◆ Directions: The response should contain every entry, reproduced exactly.

..............................

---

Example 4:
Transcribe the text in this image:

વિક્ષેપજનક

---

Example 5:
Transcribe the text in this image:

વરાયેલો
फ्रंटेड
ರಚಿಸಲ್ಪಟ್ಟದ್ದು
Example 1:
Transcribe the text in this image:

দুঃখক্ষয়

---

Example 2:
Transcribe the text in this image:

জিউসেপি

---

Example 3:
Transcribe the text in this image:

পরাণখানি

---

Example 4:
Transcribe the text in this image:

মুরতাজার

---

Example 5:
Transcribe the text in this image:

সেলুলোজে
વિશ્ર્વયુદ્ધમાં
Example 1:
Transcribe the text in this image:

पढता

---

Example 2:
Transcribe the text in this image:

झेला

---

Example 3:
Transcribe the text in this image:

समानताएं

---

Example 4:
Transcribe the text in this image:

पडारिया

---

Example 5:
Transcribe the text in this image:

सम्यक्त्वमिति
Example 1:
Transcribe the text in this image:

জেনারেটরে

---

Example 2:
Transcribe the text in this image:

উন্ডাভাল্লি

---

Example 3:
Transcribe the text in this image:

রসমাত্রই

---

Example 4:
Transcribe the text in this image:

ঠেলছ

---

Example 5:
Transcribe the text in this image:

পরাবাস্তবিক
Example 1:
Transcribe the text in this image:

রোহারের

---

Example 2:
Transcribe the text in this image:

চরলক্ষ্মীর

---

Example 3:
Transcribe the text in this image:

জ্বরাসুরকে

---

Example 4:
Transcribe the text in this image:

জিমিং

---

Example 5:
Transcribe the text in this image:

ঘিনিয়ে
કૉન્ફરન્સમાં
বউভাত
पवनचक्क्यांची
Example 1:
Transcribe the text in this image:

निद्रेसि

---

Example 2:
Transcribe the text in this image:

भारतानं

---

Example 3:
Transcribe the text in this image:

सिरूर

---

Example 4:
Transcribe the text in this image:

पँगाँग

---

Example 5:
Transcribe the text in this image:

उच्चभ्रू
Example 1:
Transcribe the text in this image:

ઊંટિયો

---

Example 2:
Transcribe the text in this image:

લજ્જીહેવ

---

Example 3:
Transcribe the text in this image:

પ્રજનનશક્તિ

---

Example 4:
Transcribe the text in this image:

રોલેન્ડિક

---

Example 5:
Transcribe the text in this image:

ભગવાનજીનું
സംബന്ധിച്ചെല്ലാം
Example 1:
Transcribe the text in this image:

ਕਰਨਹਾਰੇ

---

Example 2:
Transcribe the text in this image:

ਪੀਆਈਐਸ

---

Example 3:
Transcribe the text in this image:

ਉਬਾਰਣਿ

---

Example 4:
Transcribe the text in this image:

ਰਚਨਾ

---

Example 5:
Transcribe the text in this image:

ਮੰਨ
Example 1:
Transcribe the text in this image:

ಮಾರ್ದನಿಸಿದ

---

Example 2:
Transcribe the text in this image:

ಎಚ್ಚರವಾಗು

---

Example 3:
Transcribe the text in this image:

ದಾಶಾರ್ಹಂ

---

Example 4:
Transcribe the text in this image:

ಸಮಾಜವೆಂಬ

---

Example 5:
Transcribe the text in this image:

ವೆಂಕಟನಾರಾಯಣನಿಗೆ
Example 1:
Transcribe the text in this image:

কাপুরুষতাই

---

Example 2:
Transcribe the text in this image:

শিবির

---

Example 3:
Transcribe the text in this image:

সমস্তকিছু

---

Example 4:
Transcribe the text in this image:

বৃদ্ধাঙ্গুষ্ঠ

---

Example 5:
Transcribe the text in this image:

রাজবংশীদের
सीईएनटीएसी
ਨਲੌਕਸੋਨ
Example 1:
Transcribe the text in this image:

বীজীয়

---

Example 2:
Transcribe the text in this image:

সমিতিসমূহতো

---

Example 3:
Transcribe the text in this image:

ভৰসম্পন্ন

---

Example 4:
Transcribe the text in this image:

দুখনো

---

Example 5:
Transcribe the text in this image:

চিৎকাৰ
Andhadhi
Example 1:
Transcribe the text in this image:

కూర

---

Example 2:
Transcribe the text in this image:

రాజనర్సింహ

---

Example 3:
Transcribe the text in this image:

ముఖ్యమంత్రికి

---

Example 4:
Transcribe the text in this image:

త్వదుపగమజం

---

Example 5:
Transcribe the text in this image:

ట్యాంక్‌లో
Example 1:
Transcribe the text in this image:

..............................

◆ Exercise solution:
---

Example 4:
Transcribe the text in this image:

વિક્ષેપજનક

---

Example 5:
Transcribe the text in this image:

વરાયેલો
फ्रंटेड
ರಚಿಸಲ್ಪಟ್ಟದ್ದು
Example 1:
Transcribe the text in this image:

দুঃখক্ষয়

---

Example 2:
Transcribe the text in this image:

জিউসেপি

---

Example 3:
Transcribe the text in this image:

পরাণখানি

---

Example 4:
Transcribe the text in this image:

মুরতাজার

---

Example 5:
Transcribe the text in this image:

সেলুলোজে
વિશ્ર્વયુદ્ધમાં
Example 1:
Transcribe the text in this image:

पढता

---

Example 2:
Transcribe the text in this image:

झेला

---

Example 3:
Transcribe the text in this image:

समानताएं

---

Example 4:
Transcribe the text in this image:

पडारिया

---

Example 5:
Transcribe the text in this image:

सम्यक्त्वमिति
Example 1:
Transcribe the text in this image:

জেনারেটরে

---

Example 2:
Transcribe the text in this image:

উন্ডাভাল্লি

---

Example 3:
Transcribe the text in this image:

রসমাত্রই

---

Example 4:
Transcribe the text in this image:

ঠেলছ

---

Example 5:
Transcribe the text in this image:

পরাবাস্তবিক
Example 1:
Transcribe the text in this image:

রোহারের

---

Example 2:
Transcribe the text in this image:

চরলক্ষ্মীর

---

Example 3:
Transcribe the text in this image:

জ্বরাসুরকে

---

Example 4:
Transcribe the text in this image:

জিমিং

---

Example 5:
Transcribe the text in this image:

ঘিনিয়ে
કૉન્ફરન્સમાં
বউভাত
पवनचक्क्यांची
Example 1:
Transcribe the text in this image:

निद्रेसि

---

Example 2:
Transcribe the text in this image:

भारतानं

---

Example 3:
Transcribe the text in this image:

सिरूर

---

Example 4:
Transcribe the text in this image:

पँगाँग

---

Example 5:
Transcribe the text in this image:

उच्चभ्रू
Example 1:
Transcribe the text in this image:

ઊંટિયો

---

Example 2:
Transcribe the text in this image:

લજ્જીહેવ

---

Example 3:
Transcribe the text in this image:

પ્રજનનશક્તિ

---

Example 4:
Transcribe the text in this image:

રોલેન્ડિક

---

Example 5:
Transcribe the text in this image:

ભગવાનજીનું
സംബന്ധിച്ചെല്ലാം
Example 1:
Transcribe the text in this image:

ਕਰਨਹਾਰੇ

---

Example 2:
Transcribe the text in this image:

ਪੀਆਈਐਸ

---

Example 3:
Transcribe the text in this image:

ਉਬਾਰਣਿ

---

Example 4:
Transcribe the text in this image:

ਰਚਨਾ

---

Example 5:
Transcribe the text in this image:

ਮੰਨ
Example 1:
Transcribe the text in this image:

ಮಾರ್ದನಿಸಿದ

---

Example 2:
Transcribe the text in this image:

ಎಚ್ಚರವಾಗು

---

Example 3:
Transcribe the text in this image:

ದಾಶಾರ್ಹಂ

---

Example 4:
Transcribe the text in this image:

ಸಮಾಜವೆಂಬ

---

Example 5:
Transcribe the text in this image:

ವೆಂಕಟನಾರಾಯಣನಿಗೆ
Example 1:
Transcribe the text in this image:

কাপুরুষতাই

---

Example 2:
Transcribe the text in this image:

শিবির

---

Example 3:
Transcribe the text in this image:

সমস্তকিছু

---

Example 4:
Transcribe the text in this image:

বৃদ্ধাঙ্গুষ্ঠ

---

Example 5:
Transcribe the text in this image:

রাজবংশীদের
सीईएनटीएसी
ਨਲੌਕਸੋਨ
Example 1:
Transcribe the text in this image:

বীজীয়

---

Example 2:
Transcribe the text in this image:

সমিতিসমূহতো

---

Example 3:
Transcribe the text in this image:

ভৰসম্পন্ন

---

Example 4:
Transcribe the text in this image:

দুখনো

---

Example 5:
Transcribe the text in this image:

চিৎকাৰ
Andhadhi
Example 1:
Transcribe the text in this image:

కూర

---

Example 2:
Transcribe the text in this image:

రాజనర్సింహ

---

Example 3:
Transcribe the text in this image:

ముఖ్యమంత్రికి

---

Example 4:
Transcribe the text in this image:

త్వదుపగమజం

---

Example 5:
Transcribe the text in this image:

ట్యాంక్‌లో
Example 1:
Transcribe the text in this image:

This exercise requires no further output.